_Required action_: The output is the lines below from the one with "(fp_line (start 25.45 -1.8)" through the one with "(fp_line (start 24.95 -1.3)", both included, printed exactly and with no other line.
[Opening Records for processing section]
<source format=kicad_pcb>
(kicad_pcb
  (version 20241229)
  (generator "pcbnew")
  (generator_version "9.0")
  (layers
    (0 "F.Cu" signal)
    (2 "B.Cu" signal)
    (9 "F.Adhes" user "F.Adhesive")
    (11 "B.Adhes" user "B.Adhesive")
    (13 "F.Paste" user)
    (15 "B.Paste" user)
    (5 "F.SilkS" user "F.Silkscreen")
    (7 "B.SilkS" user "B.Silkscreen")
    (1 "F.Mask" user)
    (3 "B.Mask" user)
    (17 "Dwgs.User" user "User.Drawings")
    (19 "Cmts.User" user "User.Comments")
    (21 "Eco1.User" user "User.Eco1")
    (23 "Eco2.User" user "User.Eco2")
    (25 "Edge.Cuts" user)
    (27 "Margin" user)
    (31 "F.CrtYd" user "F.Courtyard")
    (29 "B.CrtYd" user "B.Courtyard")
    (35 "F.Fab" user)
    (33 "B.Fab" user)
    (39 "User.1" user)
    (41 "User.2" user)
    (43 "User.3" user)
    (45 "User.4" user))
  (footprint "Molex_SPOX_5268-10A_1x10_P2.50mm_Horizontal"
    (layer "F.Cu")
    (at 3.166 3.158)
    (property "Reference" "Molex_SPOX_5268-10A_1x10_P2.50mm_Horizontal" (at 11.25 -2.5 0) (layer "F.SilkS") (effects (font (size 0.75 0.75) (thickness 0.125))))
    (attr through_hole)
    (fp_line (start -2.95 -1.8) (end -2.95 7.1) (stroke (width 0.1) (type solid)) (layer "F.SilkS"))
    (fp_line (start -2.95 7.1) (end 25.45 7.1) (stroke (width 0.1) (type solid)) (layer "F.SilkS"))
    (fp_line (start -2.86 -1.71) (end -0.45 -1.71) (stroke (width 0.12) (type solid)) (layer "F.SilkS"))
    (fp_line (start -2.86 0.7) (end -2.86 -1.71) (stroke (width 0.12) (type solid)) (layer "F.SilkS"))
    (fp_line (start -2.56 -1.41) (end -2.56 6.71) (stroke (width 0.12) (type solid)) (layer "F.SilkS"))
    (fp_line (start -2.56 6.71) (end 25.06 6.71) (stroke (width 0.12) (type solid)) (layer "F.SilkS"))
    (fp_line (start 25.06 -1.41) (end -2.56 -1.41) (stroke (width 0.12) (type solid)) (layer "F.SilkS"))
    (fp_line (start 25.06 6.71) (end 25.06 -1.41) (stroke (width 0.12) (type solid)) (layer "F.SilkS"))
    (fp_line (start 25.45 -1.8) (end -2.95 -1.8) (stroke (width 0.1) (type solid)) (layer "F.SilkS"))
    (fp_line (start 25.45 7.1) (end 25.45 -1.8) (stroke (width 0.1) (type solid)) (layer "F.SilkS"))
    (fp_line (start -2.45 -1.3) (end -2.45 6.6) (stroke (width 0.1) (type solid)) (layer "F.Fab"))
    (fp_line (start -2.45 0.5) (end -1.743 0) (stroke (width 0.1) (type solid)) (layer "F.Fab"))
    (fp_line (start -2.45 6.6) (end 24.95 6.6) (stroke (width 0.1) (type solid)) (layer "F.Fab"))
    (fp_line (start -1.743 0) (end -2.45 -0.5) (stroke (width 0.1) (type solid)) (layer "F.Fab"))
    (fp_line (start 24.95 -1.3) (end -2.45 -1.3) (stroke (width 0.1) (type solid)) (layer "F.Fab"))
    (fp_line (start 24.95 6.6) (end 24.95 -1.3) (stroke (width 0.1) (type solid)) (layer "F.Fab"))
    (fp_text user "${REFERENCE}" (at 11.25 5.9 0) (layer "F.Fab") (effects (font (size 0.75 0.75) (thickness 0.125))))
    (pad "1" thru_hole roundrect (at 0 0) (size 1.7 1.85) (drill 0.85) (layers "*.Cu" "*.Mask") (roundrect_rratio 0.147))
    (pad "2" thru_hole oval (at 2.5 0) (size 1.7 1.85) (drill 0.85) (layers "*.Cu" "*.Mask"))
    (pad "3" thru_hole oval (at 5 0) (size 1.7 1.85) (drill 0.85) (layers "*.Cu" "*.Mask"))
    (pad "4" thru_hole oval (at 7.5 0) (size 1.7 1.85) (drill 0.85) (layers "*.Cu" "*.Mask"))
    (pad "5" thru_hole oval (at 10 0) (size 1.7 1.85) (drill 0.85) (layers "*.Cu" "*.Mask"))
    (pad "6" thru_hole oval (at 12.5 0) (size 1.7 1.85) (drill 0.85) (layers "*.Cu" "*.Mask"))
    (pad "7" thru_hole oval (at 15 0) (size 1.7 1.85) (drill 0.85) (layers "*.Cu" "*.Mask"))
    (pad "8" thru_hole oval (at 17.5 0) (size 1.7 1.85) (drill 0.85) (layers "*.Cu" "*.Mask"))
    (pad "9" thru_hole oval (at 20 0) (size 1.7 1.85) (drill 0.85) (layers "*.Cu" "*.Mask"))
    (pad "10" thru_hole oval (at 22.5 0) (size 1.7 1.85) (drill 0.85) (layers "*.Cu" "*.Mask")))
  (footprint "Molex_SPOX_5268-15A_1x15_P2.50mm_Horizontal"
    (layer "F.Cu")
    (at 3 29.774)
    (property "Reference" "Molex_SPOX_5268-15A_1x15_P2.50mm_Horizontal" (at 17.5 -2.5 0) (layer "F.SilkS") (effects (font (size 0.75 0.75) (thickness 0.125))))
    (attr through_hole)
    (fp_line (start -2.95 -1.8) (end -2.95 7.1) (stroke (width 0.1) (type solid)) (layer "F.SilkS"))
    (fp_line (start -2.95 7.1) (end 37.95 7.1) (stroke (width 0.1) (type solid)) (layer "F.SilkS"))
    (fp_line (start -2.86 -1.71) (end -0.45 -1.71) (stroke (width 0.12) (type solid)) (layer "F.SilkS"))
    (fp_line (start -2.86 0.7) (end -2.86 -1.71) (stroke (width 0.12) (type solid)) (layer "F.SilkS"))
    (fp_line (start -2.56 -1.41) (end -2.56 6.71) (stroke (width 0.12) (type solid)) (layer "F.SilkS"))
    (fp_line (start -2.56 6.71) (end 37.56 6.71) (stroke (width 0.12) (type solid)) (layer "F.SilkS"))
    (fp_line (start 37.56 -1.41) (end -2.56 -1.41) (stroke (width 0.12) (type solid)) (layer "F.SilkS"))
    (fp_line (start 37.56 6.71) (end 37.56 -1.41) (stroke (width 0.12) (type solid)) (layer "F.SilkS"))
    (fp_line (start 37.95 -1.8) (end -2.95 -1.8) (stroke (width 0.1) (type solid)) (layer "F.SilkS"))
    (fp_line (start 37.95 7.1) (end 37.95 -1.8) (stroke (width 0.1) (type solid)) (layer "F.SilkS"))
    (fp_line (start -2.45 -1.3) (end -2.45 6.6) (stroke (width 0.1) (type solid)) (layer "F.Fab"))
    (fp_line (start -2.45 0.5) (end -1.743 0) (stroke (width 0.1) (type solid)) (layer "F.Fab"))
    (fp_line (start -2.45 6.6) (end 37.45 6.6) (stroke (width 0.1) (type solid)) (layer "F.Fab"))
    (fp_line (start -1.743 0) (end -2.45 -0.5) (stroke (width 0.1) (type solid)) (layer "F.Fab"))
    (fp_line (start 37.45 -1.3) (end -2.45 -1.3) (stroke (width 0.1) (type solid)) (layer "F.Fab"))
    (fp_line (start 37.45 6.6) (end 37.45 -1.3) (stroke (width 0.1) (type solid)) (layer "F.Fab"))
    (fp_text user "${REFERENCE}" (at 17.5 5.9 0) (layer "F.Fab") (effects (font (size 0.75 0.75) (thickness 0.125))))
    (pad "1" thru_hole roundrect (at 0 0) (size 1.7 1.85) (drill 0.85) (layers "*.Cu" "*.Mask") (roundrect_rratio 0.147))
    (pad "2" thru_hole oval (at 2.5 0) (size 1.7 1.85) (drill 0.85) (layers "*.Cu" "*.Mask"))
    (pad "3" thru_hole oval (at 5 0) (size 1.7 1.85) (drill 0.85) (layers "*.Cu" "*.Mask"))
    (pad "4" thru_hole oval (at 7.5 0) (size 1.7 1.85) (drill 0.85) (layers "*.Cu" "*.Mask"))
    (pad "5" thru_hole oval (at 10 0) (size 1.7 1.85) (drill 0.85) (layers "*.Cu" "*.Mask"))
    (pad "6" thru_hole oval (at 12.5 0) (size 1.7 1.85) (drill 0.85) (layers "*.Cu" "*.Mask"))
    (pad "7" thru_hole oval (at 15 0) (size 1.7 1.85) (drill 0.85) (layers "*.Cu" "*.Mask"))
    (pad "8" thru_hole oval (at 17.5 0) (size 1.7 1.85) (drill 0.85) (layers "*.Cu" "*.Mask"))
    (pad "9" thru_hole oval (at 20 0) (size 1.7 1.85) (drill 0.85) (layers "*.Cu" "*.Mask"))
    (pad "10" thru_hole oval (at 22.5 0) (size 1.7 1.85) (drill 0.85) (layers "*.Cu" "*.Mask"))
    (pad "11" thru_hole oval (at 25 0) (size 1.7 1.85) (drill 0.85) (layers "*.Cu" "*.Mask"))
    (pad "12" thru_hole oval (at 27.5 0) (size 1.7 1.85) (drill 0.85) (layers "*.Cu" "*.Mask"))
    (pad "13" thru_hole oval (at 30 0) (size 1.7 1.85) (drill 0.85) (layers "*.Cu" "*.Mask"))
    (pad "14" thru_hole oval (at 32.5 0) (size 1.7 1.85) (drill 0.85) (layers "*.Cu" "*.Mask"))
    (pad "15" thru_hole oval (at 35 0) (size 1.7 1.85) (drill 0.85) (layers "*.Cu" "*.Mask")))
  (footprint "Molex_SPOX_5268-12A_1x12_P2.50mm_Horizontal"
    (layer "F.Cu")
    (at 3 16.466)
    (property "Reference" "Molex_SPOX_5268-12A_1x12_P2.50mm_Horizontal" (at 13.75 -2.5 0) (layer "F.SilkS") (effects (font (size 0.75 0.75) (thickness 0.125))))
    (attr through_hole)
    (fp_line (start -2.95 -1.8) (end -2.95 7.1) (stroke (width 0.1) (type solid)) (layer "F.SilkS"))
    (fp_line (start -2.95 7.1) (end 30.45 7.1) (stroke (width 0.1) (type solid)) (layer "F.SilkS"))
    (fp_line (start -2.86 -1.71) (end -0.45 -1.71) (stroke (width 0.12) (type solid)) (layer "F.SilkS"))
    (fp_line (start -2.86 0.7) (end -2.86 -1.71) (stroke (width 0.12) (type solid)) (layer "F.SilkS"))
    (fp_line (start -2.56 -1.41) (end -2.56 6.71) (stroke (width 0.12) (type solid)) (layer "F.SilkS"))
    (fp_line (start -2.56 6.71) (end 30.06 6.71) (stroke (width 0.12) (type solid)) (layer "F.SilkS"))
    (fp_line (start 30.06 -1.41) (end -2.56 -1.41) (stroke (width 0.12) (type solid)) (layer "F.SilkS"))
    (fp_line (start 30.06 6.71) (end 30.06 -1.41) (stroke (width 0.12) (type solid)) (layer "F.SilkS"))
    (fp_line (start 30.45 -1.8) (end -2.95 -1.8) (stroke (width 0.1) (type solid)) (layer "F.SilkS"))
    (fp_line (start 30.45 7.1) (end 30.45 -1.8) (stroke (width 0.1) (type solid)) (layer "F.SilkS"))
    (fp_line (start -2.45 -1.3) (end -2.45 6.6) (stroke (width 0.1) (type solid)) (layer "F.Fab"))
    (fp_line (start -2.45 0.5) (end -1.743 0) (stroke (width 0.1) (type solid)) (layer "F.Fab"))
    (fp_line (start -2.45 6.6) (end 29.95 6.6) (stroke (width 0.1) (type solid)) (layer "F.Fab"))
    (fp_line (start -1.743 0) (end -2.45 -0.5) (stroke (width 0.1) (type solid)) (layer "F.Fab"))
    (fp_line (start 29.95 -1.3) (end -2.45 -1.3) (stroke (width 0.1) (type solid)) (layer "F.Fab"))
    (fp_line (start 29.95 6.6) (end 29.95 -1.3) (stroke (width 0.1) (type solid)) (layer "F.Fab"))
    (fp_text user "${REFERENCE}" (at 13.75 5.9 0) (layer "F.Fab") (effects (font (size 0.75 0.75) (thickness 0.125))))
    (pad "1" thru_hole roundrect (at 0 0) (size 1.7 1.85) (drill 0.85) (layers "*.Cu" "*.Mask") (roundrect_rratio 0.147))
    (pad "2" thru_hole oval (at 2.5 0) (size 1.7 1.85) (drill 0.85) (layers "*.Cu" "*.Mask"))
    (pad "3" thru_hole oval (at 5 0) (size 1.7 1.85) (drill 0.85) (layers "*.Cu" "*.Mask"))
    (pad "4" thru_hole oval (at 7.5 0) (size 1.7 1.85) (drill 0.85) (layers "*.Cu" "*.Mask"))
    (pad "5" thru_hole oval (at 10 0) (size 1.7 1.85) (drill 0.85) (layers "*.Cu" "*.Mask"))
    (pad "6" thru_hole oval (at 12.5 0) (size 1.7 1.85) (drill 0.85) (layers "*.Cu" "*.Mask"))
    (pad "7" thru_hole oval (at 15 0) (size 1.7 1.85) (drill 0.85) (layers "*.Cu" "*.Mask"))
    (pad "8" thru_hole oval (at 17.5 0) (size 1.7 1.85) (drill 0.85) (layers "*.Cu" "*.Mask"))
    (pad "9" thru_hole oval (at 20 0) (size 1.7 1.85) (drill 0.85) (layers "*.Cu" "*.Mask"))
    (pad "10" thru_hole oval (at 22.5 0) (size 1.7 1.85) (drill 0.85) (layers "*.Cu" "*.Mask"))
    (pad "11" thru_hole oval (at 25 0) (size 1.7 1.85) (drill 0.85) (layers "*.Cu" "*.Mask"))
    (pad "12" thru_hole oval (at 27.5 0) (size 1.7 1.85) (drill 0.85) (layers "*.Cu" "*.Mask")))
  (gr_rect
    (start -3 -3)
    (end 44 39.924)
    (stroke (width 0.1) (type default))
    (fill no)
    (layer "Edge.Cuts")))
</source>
[Closing Records for processing section]
_Task output_:
    (fp_line (start 25.45 -1.8) (end -2.95 -1.8) (stroke (width 0.1) (type solid)) (layer "F.SilkS"))
    (fp_line (start 25.45 7.1) (end 25.45 -1.8) (stroke (width 0.1) (type solid)) (layer "F.SilkS"))
    (fp_line (start -2.45 -1.3) (end -2.45 6.6) (stroke (width 0.1) (type solid)) (layer "F.Fab"))
    (fp_line (start -2.45 0.5) (end -1.743 0) (stroke (width 0.1) (type solid)) (layer "F.Fab"))
    (fp_line (start -2.45 6.6) (end 24.95 6.6) (stroke (width 0.1) (type solid)) (layer "F.Fab"))
    (fp_line (start -1.743 0) (end -2.45 -0.5) (stroke (width 0.1) (type solid)) (layer "F.Fab"))
    (fp_line (start 24.95 -1.3) (end -2.45 -1.3) (stroke (width 0.1) (type solid)) (layer "F.Fab"))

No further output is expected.